デジタルというものには境がないように思う。仕切りはあるかもしれないが、その仕切りはゼロなのだ。つまり無に等しいのだ。ゼロと一の間というものがないのだ。デジタルは色にもグラデーションがない。白と黒の中間、白でもなく黒でもないのに、白のようであり黒のようでもある、そんな曖昧な色はないのだ。グレーはあるが、白と黒の中間の色はないのだ。そんな曖昧がデジタルにはないのだ。デジタルは分類は細かい。黒と白の間に無数の別の色を配置することが可能だ。その配置によってグラデーションがそこにあるかのように錯覚させることも出来る。しかし、筆者が好きなのは、その曖昧な色なのだ。
曖昧と言えば、マニアというものは二つのタイプに分かれた。一つは、性的嗜好がはっきりしているタイプなのだ。つまり、自分の性癖以外のことには、いっさい興味がないというタイプ。SならS。МならМ。緊縛しかしないとか、鞭にしか興味ないとか、スカトロだけとか。もう一つは、そうした嗜好が曖昧なタイプ。拘りはあるのだが、その拘りの幅が広いのだ。Sだと言いながらМもやれば、Мだと言いながら緊縛したりもする。

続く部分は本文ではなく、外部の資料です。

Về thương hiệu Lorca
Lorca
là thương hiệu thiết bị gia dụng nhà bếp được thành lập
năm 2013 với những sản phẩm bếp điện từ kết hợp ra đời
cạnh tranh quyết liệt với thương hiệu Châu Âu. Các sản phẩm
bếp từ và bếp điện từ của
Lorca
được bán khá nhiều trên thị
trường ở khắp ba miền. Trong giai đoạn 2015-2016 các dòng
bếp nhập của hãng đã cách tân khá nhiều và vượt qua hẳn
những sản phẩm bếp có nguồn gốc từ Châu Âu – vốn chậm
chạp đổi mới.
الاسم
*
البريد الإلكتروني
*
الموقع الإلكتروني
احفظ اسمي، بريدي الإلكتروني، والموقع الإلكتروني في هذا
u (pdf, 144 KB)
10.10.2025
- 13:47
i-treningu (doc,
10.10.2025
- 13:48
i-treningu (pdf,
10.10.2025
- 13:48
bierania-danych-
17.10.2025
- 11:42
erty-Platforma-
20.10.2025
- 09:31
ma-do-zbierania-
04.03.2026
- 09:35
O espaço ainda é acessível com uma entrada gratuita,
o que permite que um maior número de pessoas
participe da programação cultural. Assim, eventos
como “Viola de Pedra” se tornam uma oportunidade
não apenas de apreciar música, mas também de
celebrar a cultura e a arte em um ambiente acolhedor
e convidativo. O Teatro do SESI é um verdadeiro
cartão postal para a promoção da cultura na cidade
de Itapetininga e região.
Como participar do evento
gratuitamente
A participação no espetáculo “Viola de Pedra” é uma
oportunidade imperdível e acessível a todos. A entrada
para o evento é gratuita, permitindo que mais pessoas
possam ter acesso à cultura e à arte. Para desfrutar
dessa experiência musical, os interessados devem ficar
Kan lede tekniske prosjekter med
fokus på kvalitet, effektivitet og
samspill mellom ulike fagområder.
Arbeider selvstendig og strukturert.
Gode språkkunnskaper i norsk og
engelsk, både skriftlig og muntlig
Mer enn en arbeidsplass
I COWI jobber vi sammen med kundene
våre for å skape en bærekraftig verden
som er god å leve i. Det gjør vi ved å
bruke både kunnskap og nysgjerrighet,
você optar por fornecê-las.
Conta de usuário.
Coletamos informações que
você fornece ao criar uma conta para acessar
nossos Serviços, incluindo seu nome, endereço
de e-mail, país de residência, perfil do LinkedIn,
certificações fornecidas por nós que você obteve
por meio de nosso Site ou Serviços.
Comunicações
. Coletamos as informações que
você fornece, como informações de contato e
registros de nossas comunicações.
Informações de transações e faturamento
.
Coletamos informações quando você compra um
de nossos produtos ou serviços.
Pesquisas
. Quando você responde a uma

そうしたマニアのことが筆者には分からなかった。今、女王様の尻の下で飽満な幸福の中に顔を埋めている男は先日はSだと言って女を緊縛していた。その男の顔に尻をのせている女王様は先日は別の男の鞭を受けていた。そんなことは珍しいことではなかったのだ。SもМも気分でやる。人間はデジタルではないので、そのあたりは曖昧でいいのかもしれない。
「その人は何色」というタイトルで、そんな曖昧だった性癖で、筆者を驚かせたものについて書いて行くというのも面白いかもしれない。
「私はSだから」と、言いながら女王様の尻の下で黄金を顔で受けていた男がいた。男は悶絶しながら「Sなのに」とか「Sなんですよ」と、必死に叫んでいた。不思議な光景だった。しかし、興味深かたった。
そんな話を書いて行くのだ。
いや、それは多面的であって、曖昧というものではないかもしれない。境界というのとも少し違うかもしれない、もう少し考えよう。